Toleranz bedeutet, jemanden mit Achtung und Respekt zu behandeln, obwohl man davon überzeugt ist, dass er unrecht hat. Jemand, der seinen Mitmenschen mit Respekt und Achtung begegnet, obwohl er denkt, dass sie falschliegen – der erst ist wirklich tolerant. Es sind nicht Unentschiedenheit oder schwache Überzeugungen und Toleranz, die zusammengehören. Es sind der Glaube an die eine Wahrheit und die Toleranz, die zusammengehören. Wirklich tolerant sein kann nur jemand, der jeden Menschen als wertvoll ansieht und ihn respektiert. Und in diesem Sinne ist ein toleranter Mensch jemand, der große persönliche Reife und eine Zuneigung zu allen Menschen beweist.
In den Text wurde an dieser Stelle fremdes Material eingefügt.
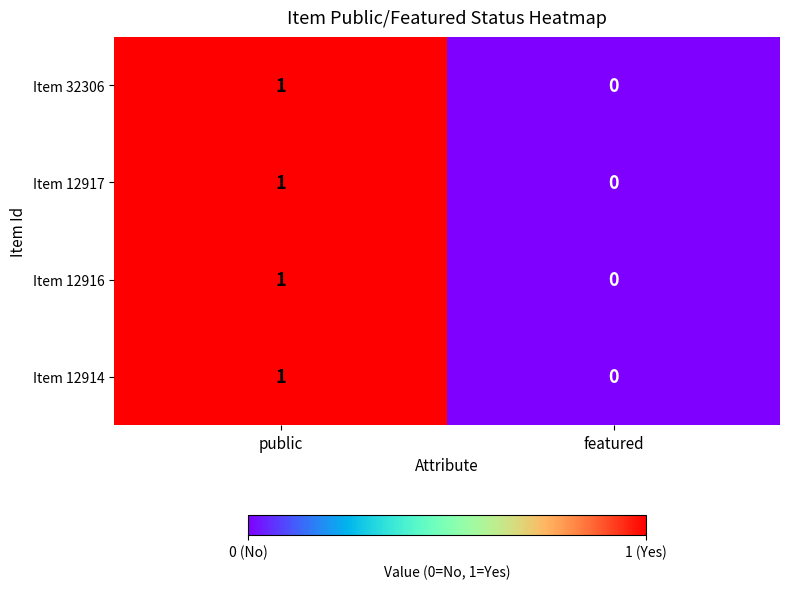

Count the number of data series in this chart.

4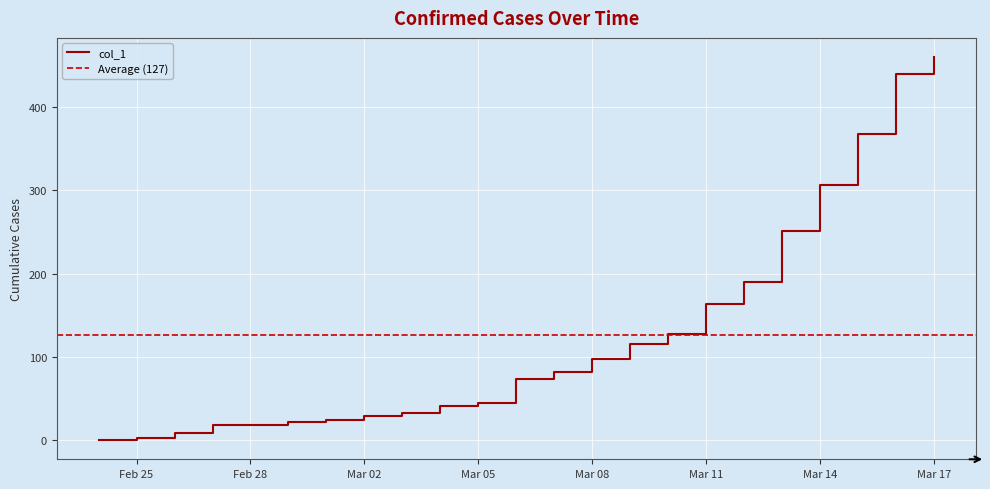

What is the value of the 22nd point from the left?

440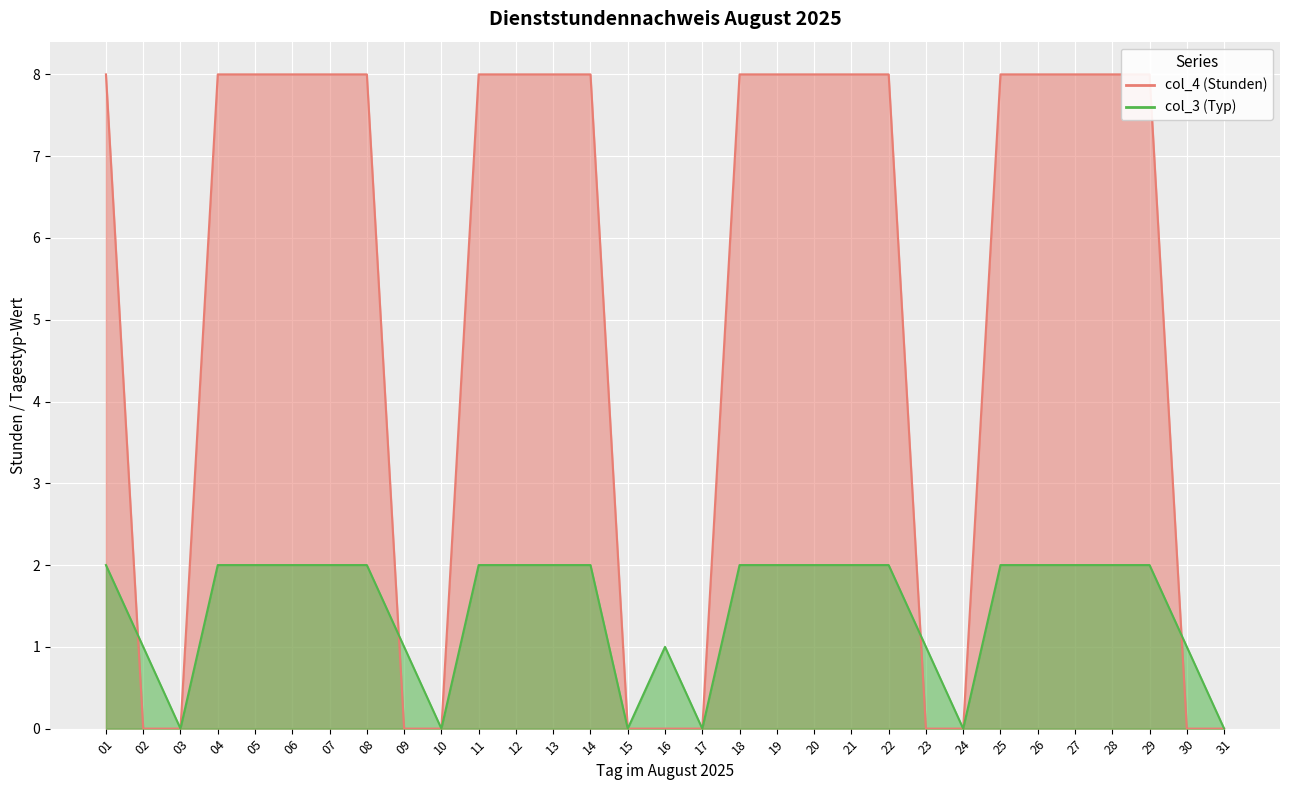

What value does the col_4 (Stunden) series have at 13?

8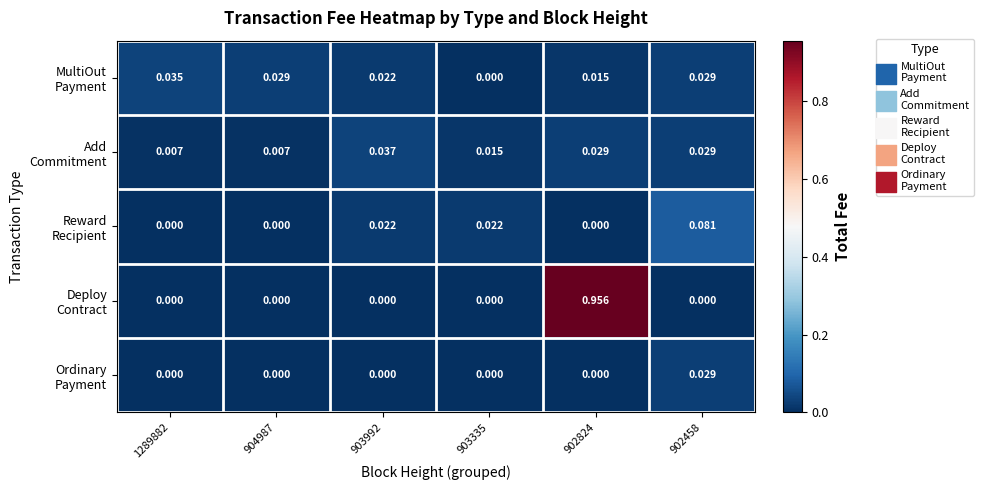

How many series are shown in this chart?

5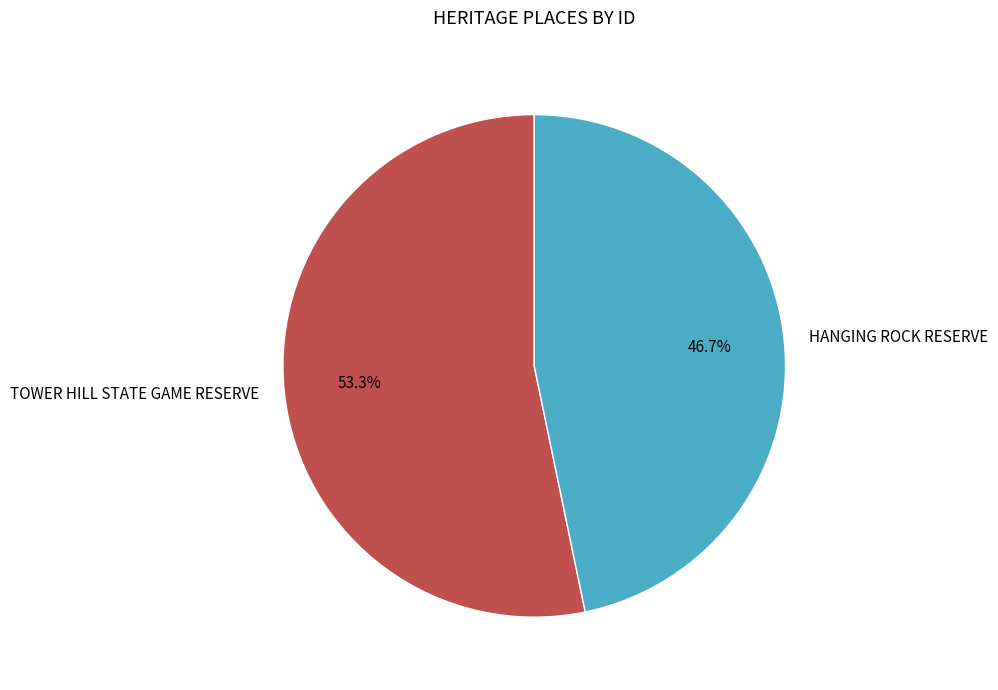

What is the largest slice in the pie chart?

TOWER HILL STATE GAME RESERVE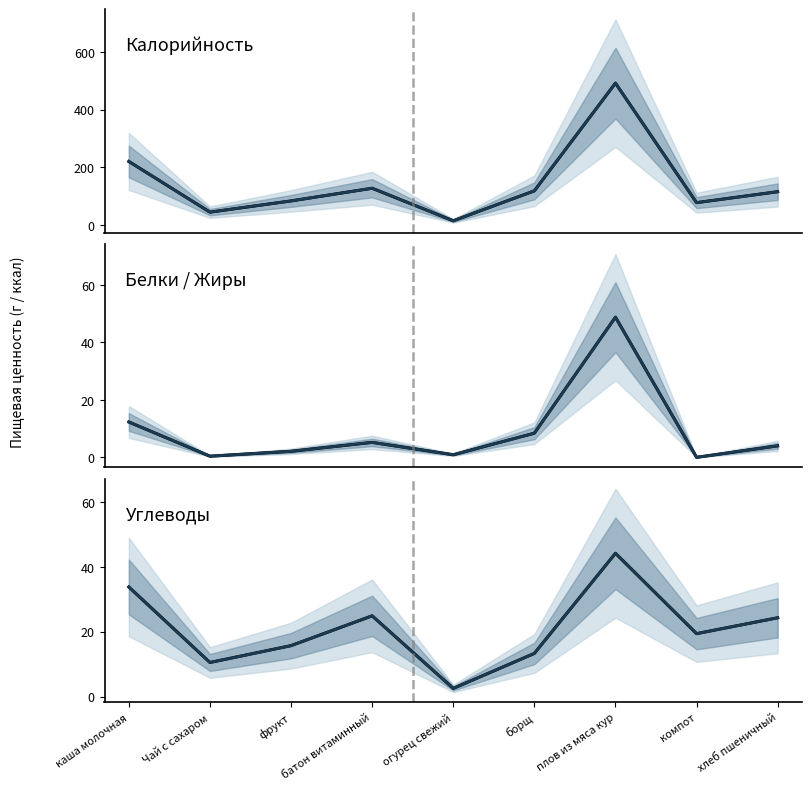

Where is the first local minimum for Белки + Жиры?

Чай с сахаром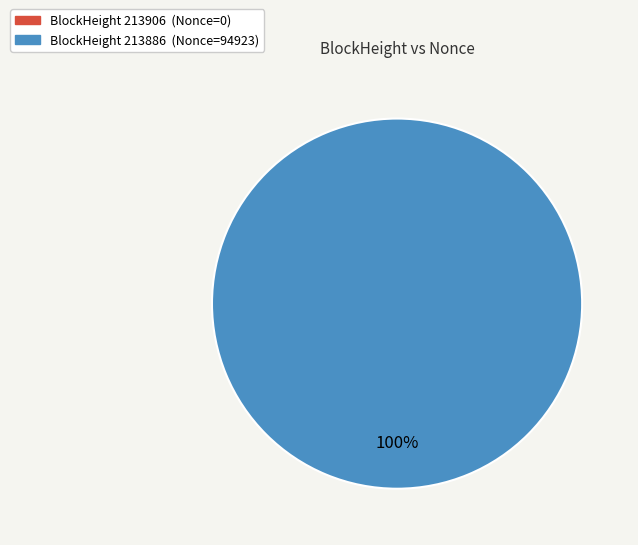

What percentage is the 213886 slice, to the nearest percent?

100%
Jemand, der die eigene Religion als alleinige Wahrheit betrachtet, kann also ein sehr toleranter Mensch sein.
Dass es so wenige wirklich tolerante Menschen gibt, liegt nicht an der Religion, sondern eher an fehlender persönlicher Reife und mangelnder Einsicht darüber, dass jeder Mensch wertvoll ist und unsere Achtung verdient.
Die »evangelische Welt« kann für Außenstehende ziemlich unübersichtlich sein. Evangelisch für Dummies wird ein bisschen Ordnung für Sie schaffen, damit Sie sich nicht so ganz fremd fühlen, wenn Sie zum ersten Mal eine evangelische Kirche besuchen oder vielleicht gelegentlich eine andere als Ihre eigene Kirche besuchen möchten. Mein Wunsch ist in beiden Fällen, dass für Sie Unverständliches verständlich wird und Sie die Unterschiede nicht als Trennung, sondern als Reichtum der evangelischen Kirchen kennenlernen.